- Canadian theatrical poster
- Directed by: Savi Gabizon
- Written by: Savi Gabizon
- Based on: Longing by Savi Gabizon
- Produced by: Daniel Bekerman; Alexander Vinnitski; Neil Mathieson;
- Starring: Richard Gere; Suzanne Clément; Diane Kruger;
- Cinematography: Paul Sarossy
- Edited by: Tali Halter-Shenkar
- Music by: Owen Pallett
- Production companies: Anamorphic Media; Scythia Films; Current Flow Entertainment; The Solution Entertainment Group; Telefilm Canada; Ministry of Culture and Sport;
- Distributed by: Mongrel Media (Canada)
- Release date: June 7, 2024;
- Running time: 111 minutes
- Countries: Canada; Israel;
- Language: English

= Longing (2024 film) =

Film by Savi Gabizon

Longing is a 2024 drama film written and directed by Savi Gabizon. It stars Richard Gere, Suzanne Clément, and Diane Kruger. It is a remake of Gabizon's 2017 Israeli film.

==Premise==
A wealthy businessman meets up with his ex-girlfriend 20 years after they broke up. She tells him that she was pregnant when she left but that their son has recently died.

==Cast==
- Richard Gere as Daniel
- Diane Kruger as Alice
- Suzanne Clément as Rachel
- Marnie McPhail as Sonia
- Kevin Hanchard as Robert
- Stuart Hughes as Principal
- Jessica Clement

==Production==
Filming began on September 24, 2022. Filming occurred in Toronto, Hamilton, Ontario, Cambridge, Ontario and Kitchener, Ontario.

==Release==
Longing was released in Canada by Mongrel Media on June 7, 2024. It was also released in the United States on the same day in limited theaters by Lionsgate Films.

==Critical reception==
Reviews for the film are generally negative.
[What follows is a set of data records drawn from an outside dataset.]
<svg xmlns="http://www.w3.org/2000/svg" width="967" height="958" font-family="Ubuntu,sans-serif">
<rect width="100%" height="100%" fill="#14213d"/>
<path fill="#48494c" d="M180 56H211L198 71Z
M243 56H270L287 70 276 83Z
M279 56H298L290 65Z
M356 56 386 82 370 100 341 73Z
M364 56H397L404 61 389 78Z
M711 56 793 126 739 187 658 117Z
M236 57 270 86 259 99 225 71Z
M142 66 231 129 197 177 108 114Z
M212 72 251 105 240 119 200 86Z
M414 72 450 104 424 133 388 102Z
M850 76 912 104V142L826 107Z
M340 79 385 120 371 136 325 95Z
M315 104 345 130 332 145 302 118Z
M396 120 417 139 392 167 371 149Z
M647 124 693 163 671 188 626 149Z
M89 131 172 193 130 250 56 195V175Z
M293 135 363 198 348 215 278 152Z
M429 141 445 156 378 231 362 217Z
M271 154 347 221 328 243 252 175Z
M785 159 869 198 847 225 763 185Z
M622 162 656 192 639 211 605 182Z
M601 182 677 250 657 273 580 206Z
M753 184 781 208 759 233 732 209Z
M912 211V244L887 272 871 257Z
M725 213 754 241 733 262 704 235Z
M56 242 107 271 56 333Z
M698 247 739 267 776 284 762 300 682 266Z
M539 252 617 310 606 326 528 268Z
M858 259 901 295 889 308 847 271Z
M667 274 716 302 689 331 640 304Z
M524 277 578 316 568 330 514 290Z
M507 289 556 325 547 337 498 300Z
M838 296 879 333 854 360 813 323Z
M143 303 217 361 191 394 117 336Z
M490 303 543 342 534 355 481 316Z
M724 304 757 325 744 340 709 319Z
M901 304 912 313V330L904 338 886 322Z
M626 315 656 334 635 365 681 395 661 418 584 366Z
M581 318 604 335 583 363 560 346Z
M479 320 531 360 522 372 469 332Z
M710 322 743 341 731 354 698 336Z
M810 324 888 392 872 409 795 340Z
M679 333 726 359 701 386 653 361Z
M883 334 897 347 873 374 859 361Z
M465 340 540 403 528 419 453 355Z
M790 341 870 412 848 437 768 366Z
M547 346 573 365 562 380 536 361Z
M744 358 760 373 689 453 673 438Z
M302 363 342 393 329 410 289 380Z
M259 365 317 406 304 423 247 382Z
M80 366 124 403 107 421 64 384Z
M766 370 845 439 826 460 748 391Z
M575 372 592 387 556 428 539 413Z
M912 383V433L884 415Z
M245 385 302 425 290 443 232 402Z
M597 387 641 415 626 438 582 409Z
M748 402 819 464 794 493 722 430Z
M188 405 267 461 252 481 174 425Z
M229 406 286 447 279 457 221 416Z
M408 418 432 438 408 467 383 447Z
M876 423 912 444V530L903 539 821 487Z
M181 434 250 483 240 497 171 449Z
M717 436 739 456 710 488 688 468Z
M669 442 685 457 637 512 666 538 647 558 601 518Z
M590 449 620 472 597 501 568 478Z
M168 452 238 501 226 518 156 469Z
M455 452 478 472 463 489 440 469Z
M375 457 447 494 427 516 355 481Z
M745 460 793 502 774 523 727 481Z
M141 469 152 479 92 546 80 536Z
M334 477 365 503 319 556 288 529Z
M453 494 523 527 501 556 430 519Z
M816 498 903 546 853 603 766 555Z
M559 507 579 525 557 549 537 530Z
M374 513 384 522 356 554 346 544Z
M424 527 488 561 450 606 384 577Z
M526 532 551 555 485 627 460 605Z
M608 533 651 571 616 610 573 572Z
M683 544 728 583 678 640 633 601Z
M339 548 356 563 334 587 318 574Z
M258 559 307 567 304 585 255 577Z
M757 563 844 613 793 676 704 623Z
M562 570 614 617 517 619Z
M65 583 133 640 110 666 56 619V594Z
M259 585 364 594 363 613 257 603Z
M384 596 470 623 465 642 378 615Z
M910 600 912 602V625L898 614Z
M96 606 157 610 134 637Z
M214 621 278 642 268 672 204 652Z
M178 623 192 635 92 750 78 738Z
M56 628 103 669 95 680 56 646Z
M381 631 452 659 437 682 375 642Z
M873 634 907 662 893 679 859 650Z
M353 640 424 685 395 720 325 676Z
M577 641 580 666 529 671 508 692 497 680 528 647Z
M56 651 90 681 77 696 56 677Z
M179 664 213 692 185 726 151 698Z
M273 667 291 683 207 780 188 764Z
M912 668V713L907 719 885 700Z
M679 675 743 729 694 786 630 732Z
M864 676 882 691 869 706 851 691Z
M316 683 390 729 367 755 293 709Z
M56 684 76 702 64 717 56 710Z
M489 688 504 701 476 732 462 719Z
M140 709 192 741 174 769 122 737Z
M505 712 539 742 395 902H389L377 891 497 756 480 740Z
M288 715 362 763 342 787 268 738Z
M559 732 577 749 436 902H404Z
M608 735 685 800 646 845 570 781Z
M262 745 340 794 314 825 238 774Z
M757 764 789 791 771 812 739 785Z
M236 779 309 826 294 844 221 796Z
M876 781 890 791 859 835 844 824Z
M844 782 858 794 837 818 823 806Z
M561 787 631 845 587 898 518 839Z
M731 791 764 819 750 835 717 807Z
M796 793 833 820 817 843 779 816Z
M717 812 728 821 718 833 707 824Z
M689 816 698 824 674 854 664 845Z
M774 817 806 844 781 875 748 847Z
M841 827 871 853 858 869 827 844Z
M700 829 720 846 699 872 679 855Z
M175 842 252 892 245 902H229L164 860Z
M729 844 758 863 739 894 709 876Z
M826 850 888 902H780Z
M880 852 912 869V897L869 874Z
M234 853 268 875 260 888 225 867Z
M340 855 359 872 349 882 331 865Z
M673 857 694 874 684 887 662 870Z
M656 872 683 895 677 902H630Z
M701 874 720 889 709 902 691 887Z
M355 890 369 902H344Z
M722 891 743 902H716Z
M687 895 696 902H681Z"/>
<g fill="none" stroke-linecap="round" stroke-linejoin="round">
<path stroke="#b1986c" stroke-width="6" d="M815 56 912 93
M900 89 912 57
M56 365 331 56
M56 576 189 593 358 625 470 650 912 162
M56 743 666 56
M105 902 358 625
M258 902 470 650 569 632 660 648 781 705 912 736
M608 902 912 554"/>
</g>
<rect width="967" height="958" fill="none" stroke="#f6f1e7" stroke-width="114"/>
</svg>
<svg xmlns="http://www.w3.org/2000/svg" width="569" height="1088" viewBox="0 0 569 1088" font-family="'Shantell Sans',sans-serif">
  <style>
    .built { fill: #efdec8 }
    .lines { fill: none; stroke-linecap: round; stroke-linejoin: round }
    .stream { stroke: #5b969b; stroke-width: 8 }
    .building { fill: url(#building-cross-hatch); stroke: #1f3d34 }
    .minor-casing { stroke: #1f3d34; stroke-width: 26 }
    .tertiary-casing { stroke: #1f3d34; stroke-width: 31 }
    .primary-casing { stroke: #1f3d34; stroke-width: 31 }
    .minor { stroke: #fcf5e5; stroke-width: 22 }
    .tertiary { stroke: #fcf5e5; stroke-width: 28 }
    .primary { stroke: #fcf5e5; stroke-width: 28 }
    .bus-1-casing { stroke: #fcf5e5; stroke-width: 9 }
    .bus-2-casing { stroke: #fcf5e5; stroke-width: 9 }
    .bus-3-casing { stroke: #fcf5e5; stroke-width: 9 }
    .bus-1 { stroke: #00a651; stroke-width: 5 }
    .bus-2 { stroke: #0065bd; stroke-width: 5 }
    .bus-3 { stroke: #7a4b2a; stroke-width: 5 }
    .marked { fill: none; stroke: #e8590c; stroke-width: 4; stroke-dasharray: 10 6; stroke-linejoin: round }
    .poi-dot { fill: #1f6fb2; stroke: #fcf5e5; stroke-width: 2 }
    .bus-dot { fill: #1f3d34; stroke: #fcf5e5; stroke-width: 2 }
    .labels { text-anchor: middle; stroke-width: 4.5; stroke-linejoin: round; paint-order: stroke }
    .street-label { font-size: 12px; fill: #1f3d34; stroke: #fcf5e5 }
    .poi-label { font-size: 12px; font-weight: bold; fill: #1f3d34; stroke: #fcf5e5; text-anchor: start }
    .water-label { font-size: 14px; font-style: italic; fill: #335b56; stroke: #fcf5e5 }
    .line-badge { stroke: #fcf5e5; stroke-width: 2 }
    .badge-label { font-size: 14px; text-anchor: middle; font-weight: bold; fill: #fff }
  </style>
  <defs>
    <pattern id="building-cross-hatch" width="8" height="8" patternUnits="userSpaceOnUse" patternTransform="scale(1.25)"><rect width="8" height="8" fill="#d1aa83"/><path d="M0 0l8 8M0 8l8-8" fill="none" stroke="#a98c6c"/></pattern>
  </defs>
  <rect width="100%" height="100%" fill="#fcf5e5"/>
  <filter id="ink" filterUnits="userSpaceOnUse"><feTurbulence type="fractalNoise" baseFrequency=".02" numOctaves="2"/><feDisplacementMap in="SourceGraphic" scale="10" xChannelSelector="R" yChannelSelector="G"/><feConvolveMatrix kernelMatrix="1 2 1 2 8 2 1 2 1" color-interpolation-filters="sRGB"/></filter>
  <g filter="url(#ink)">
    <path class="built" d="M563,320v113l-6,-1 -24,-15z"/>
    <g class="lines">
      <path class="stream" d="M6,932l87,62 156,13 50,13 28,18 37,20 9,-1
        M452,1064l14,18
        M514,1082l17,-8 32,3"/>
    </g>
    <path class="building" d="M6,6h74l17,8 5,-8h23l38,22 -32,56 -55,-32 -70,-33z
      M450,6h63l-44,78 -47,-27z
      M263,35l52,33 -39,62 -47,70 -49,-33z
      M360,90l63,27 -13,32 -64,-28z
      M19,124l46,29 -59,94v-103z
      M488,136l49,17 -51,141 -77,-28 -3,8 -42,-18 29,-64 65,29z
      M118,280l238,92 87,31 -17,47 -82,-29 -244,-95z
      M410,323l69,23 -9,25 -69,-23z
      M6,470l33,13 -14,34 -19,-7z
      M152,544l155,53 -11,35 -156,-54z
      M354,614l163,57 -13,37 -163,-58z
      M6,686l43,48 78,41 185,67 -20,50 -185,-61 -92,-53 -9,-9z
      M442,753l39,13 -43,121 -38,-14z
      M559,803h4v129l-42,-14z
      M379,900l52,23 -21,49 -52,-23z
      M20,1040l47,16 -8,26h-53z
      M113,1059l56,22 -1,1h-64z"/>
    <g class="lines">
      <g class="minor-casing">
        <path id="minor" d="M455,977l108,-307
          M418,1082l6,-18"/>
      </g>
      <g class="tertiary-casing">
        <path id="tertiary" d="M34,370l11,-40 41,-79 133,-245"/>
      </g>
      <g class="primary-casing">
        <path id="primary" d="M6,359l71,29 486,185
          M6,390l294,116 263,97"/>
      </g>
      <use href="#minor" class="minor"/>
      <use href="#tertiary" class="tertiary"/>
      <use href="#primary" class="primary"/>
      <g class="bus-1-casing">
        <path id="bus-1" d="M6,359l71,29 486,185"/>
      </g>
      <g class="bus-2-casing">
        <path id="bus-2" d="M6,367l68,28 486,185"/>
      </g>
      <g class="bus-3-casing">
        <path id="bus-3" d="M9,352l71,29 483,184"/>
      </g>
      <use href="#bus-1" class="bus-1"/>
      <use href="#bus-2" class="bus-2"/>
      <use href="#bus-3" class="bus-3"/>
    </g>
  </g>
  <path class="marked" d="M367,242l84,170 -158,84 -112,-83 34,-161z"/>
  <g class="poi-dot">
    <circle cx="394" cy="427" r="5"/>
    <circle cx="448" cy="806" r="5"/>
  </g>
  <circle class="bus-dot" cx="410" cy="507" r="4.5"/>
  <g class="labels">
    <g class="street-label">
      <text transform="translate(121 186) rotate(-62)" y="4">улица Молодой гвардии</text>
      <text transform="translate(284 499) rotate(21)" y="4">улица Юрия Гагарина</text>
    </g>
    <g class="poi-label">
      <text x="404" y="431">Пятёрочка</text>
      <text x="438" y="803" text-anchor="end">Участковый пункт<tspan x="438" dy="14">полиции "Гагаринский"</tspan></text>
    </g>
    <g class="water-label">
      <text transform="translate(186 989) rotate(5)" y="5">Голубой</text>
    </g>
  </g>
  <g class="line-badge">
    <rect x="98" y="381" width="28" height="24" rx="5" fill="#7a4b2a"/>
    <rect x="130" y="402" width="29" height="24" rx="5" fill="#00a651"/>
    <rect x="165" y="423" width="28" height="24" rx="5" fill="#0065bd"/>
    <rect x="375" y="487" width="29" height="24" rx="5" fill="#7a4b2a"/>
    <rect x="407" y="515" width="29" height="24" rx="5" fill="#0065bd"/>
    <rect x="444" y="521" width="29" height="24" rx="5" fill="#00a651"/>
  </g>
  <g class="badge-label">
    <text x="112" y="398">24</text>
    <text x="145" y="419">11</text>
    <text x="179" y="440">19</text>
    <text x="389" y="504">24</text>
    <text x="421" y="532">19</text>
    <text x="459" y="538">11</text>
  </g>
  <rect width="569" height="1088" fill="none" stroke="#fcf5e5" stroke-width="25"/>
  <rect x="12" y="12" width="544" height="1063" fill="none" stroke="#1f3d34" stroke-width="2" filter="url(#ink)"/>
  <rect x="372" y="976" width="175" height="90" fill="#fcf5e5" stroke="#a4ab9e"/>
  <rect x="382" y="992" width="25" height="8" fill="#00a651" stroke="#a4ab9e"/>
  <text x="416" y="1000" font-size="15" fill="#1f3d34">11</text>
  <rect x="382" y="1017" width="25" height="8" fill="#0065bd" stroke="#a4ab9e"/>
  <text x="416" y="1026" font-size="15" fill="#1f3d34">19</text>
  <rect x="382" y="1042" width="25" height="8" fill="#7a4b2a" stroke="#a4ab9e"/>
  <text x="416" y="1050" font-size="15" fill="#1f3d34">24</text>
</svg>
In Variety, Alissa Simon wrote: "It seems odd that given the chance to remake his own film, Gabizon didn’t choose to make his protagonist more sympathetic or change the scenes that seem so out of tune with contemporary audiences."

Writing in The Hollywood Reporter, Frank Scheck said: "It doesn’t help that Gere delivers such a recessive, understated performance that we’re never able to connect emotionally with his character, which is as much the filmmaker’s fault as the actor’s. Instead of being drawn in by Daniel’s spiral, we observe it from a distance. The result is that Longing, presumably intended as a cathartic meditation on grief, simply feels absurd."

Javier Ocaña of El País rated the film 1 out of 5 stars, deeming it to be "the best unintentional comedy of the season".

However, in a positive review on RogerEbert.com, Nell Minnow wrote: "It would be a mistake to take this movie too literally...Gabizon is not making a documentary here or attempting any realism. Longing is a manifestation of how grief makes emotions overtake reason and the inherent resilience that sometimes requires you to come back to reality. That reality will be diminished but somehow make you whole."

 Metacritic, which uses a weighted average, assigned the film a score of 41 out of 100, based on 9 critics, indicating "mixed or average" reviews.